Benjamin Curns's performance as Launce illustrates another element of the Shakespearean script: its improvisational flexibility. Launce shares the stage with Crab the dog, played in this performance by Tulip, a mixed-breed from the Augusta Dog Adoptions; ASC is partnering with the organization, offering up each Crab to the audience for adoption. Tulip didn't really get into the role of Crab and, in fact, seemed totally unaware of her star turn. Unrehearsed as she is, Tulip forces Curns's Launce to react to her, and Curns brings all of his Shakespearean improv skills to the role (much as did the original Launce, Will Kemp). A great moment comes when Launce describes Crab's behavior in the dining room and how he, Launce, takes the blame. "How many masters would do this for his servant?" Launce asks, and Tulip grows skittish, perhaps reacting to Curns's tone. The audience "awwws," but Curns's Launce will have none of it. "Nay," he says turning on the audience: "I'll be sworn I have sat in the stocks for puddings he hath stolen, otherwise he had been executed." What a perfect response in that particular live moment—and yet, it's right there in Shakespeare's text.
Another bit of inspired casting is Gregory Jon Phelps as Proteus. Phelps has logged many hours on the Blackfriars stage playing lovers and scammers, and here he plays both in one. His naively romantic behavior wins the audience over easily, so when he first falls for Sylvia, the people react with an audible "uh-oh." When he works out the logic for betraying his friend ("I to myself am dearer than a friend"), some in the audience groan, disappointed. And when he gives Juliet her own ring to present to Sylvia, the gasps are numerous. How could such a romantic sweetie become such a careless fool? Phelps manages such a subtly effective portrayal that he has the audience wrapped up in his character's transition. The other principals are all ably acted by Grant Davis as a true Valentine, Tracie Thomason as an immaturely romantic but plucky Julia, and Abbi Hawk as a flirtatious but ultimately steadfast Sylvia.
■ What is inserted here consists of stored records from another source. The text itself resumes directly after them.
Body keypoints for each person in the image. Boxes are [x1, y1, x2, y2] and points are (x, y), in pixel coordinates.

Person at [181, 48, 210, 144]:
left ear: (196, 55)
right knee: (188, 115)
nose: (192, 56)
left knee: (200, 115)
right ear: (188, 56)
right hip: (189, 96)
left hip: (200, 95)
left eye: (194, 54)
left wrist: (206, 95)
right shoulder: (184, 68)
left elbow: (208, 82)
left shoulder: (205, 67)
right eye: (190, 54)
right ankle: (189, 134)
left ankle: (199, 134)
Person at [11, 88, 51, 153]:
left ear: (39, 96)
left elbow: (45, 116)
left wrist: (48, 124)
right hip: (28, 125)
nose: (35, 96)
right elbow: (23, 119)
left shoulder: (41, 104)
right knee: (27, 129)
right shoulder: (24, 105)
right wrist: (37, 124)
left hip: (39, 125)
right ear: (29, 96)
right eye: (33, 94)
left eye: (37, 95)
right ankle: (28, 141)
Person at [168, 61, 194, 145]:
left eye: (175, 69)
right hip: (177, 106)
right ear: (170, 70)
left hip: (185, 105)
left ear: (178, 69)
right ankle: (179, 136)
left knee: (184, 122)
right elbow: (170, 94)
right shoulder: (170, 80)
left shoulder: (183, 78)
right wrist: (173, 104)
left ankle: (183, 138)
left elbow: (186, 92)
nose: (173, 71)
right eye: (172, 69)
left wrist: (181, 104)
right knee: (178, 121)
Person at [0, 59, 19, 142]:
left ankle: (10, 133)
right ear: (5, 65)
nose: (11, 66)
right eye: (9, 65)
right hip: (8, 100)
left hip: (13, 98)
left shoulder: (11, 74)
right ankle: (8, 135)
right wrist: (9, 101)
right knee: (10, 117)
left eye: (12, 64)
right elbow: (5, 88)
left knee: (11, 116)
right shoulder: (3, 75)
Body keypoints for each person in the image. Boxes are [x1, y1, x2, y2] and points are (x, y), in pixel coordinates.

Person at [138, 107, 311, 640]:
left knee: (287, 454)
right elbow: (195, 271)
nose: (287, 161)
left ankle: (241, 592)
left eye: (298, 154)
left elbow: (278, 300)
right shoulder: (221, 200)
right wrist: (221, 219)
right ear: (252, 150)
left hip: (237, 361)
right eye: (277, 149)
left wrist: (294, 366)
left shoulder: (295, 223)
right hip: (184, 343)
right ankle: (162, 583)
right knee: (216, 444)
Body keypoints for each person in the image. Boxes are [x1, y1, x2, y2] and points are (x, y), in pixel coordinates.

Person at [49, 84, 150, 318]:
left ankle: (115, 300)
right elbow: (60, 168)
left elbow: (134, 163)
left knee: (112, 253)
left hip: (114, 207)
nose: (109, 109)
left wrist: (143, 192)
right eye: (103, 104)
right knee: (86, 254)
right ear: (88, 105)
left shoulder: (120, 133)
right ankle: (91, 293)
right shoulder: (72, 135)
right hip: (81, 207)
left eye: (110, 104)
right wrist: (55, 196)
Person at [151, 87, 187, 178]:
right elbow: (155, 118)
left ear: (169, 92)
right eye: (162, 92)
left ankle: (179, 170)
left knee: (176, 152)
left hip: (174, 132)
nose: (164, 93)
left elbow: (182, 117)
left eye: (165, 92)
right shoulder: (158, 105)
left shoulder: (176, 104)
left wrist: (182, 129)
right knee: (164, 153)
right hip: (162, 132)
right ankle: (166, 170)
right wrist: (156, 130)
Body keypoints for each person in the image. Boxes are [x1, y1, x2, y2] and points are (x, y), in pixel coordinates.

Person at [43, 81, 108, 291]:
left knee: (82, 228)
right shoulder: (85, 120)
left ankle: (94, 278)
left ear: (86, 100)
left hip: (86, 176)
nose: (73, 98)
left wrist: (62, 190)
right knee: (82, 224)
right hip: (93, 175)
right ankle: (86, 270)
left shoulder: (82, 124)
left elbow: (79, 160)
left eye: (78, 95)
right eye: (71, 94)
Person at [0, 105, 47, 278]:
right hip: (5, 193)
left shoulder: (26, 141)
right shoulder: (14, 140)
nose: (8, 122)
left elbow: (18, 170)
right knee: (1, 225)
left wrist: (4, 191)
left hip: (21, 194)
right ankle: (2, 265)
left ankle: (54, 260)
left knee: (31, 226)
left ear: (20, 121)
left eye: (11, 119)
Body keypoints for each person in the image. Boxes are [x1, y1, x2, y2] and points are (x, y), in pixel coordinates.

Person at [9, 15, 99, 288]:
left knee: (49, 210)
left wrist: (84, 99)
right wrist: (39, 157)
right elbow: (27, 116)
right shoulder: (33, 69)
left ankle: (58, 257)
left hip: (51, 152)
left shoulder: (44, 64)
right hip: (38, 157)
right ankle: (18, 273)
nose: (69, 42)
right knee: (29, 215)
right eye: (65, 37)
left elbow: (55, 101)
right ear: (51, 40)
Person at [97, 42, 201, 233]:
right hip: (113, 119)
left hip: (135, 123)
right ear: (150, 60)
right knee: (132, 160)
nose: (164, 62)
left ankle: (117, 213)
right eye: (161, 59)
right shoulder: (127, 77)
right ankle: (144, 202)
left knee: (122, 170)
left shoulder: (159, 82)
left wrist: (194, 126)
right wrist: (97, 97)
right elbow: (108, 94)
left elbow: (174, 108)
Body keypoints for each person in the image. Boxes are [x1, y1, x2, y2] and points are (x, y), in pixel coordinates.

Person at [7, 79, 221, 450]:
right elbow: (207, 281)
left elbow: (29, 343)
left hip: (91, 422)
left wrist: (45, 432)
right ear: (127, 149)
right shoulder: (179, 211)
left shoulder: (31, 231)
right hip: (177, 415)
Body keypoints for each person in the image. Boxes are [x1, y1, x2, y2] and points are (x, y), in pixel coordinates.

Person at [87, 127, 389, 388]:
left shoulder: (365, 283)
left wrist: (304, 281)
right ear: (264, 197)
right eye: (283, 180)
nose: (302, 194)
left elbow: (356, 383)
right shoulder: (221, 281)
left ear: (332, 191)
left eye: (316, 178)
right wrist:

Two Gentlemen of Verona is a see-saw of love plot/comedy routine, scene by scene. However, Cohen invests one of the comic schtick scenes with a clever bit of staging that helps resolve the play's plot. As Proteus coaches Thurio (Chris Johnston as a pouting dandy), the disguised Julia offers up insulting asides at Thurio's expense. In this production, Proteus hears Julia's insults, and so he starts ramping up his advice to Thurio to feed Julia's quipping responses; and Phelps's Protius loves it, and so grows to admire the boy who really once was and will be his betrothed.
Nevertheless, presenting a plausible plot or vaudeville skits is not the ultimate point of this production. ASC seems to be staging Two Gentlemen of Verona to illustrate Shakespeare's sheer audacity at sending a dog out on stage; and even if Shakespeare didn't have a real dog on stage—it could have been a puppet, an actor in a masque, or something off-stage—ASC displays its own sheer audacity by doing so. And so, the production capitalizes on this by making dogs the primary theme of the preshow and interlude music, and even songs during the play. "Bird Dog" (originally an Everly Brothers' hit), "Hound Dog" (Elvis Presley, et al.)" and "Dirty Old Egg-Suckin' Dog" (Johnny Cash) are all covered during the course of the production, and hard upon the play's unsatisfying denouement, the rest of the cast join the principals and without hesitation launch into "Puppy Love." What a perfect summation for this trifling piece of work. Funny, too.